Honor glanced up in quick remonstrance; but Desmond caught the look in her eyes, and it was enough. "Haven't you the sense to see that just because he is so fond of you he ought to be allowed to know how much trouble he has given you. It's the only way to make him more careful, now he's back again; and if you will go on in this way, I shall end in speaking to him myself."

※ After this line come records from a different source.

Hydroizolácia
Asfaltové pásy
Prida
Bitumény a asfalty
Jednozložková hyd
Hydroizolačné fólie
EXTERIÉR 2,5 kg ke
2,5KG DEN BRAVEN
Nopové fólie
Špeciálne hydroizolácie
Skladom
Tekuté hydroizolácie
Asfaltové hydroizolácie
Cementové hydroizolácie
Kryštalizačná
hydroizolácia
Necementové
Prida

She had overshot the mark.

Desmond shut the book with a snap; flung it on the table, and sprang up with such anger in his eyes that his wife shrank back instinctively. Her movement, slight as it was, checked the impetuous speech upon his lips.

"You will do nothing of the sort," he said in a restrained voice. "It is a matter entirely between him and me; and that's an end of the subject, once for all."

Evelyn, startled into silence, stood motionless till the study door closed behind her husband; then, with a sigh of exasperation, hurried out of the room, leaving Honor to her own disturbing thoughts.